Children need to see an ophthalmologist at a much younger age than many parents realize. The American Optometric Association (AOA) recommends scheduling a trip to the ophthalmologist when an infant has reached six months of age. The next visits with an eye doctor should be scheduled at about the third and fifth birthdays. However, if you notice any potential signs of eye problems in your child, you can schedule a comprehensive eye exam with an ophthalmologist in Chicago at any time.

Appearance

Sometimes, eye problems that occur in children involve visible changes. If your child’s eyes appear to be misaligned, a trip to the ophthalmologist is in order. This could be a condition known as strabismus, or crossed eyes, which requires early treatment. Other visible changes to the eyes can include redness, swelling, and crusting. These are possible signs of an eye infection such as conjunctivitis.

Eye-Problems

Behavior

If your child is nearsighted or farsighted, he or she may display some atypical behaviors. Your child may hold books or pictures unusually close to or far away from his or her head. You might notice that your child frequently rubs his or her eyes, especially while trying to concentrate on something. He or she may consistently sit too close to the TV. Some children might even close or cover one eye while reading or watching TV. This last symptom may indicate a binocular vision problem.

Academic Progress

Many children are diagnosed with nearsightedness after suffering a setback in academic performance.
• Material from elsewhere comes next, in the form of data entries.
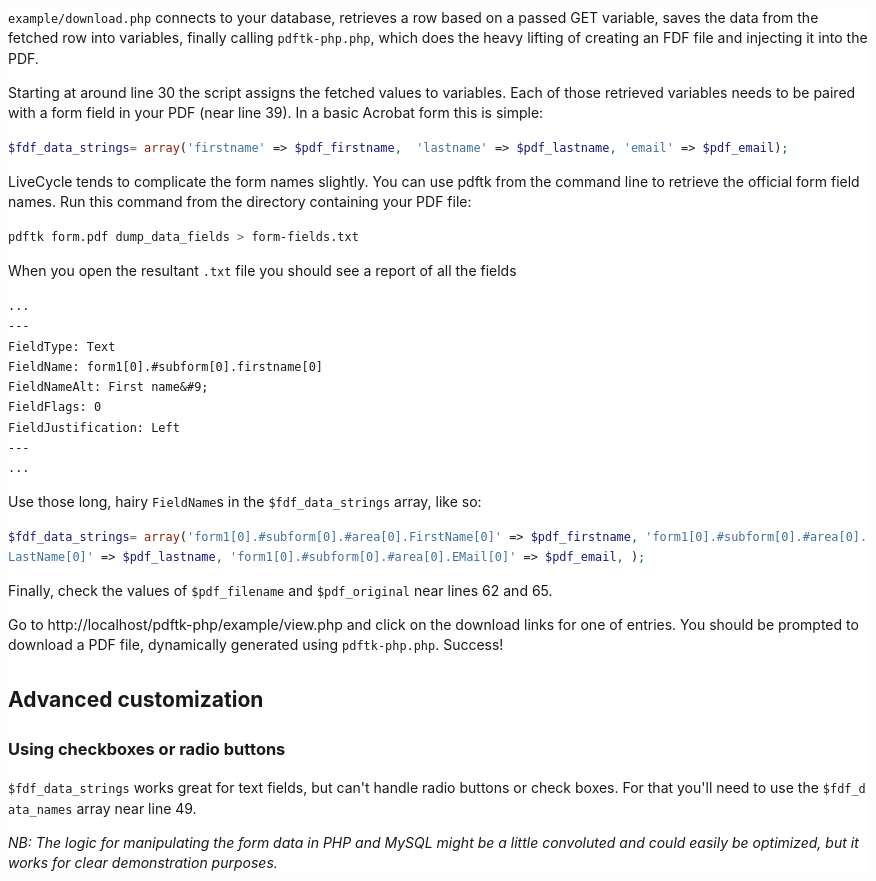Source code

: `example/download.php` connects to your database, retrieves a row based on a passed GET variable, saves the data from the fetched row into variables, finally calling `pdftk-php.php`, which does the heavy lifting of creating an FDF file and injecting it into the PDF.

Starting at around line 30 the script assigns the fetched values to variables. Each of those retrieved variables needs to be paired with a form field in your PDF (near line 39). In a basic Acrobat form this is simple:

```php
$fdf_data_strings= array('firstname' => $pdf_firstname,  'lastname' => $pdf_lastname, 'email' => $pdf_email);
```

LiveCycle tends to complicate the form names slightly. You can use pdftk from the command line to retrieve the official form field names. Run this command from the directory containing your PDF file:

```sh
pdftk form.pdf dump_data_fields > form-fields.txt
```

When you open the resultant `.txt` file you should see a report of all the fields

```text
...
---
FieldType: Text
FieldName: form1[0].#subform[0].firstname[0]
FieldNameAlt: First name&#9;
FieldFlags: 0
FieldJustification: Left
---
...
```

Use those long, hairy `FieldName`s in the `$fdf_data_strings` array, like so:

```php
$fdf_data_strings= array('form1[0].#subform[0].#area[0].FirstName[0]' => $pdf_firstname, 'form1[0].#subform[0].#area[0].LastName[0]' => $pdf_lastname, 'form1[0].#subform[0].#area[0].EMail[0]' => $pdf_email, );
```

Finally, check the values of `$pdf_filename` and `$pdf_original` near lines 62 and 65.

Go to http://localhost/pdftk-php/example/view.php and click on the download links for one of entries. You should be prompted to download a PDF file, dynamically generated using `pdftk-php.php`. Success!

## Advanced customization

### Using checkboxes or radio buttons

`$fdf_data_strings` works great for text fields, but can't handle radio buttons or check boxes. For that you'll need to use the `$fdf_data_names` array near line 49.

*NB: The logic for manipulating the form data in PHP and MySQL might be a little convoluted and could easily be optimized, but it works for clear demonstration purposes.*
If your child has suddenly begun to receive poor grades or his or her teacher has noted that your child has not been paying attention in class, it could be time to schedule an eye exam. Kids who cannot see well have trouble reading instructions on the chalkboard. They might have trouble using computers or performing close work. In these cases, vision correction via eyeglasses may be all that is needed to get kids back on track in school.

Symptoms

If your child is old enough to articulate the problems he or she is experiencing, then you may hear him or her complain of dizziness, headaches, or nausea after reading or using a computer. These symptoms may indicate refractive errors. If your child experiences other types of vision problems, he or she may complain of having itchy, painful, or burning eyes. Fortunately, an ophthalmologist can help your child see clearly again.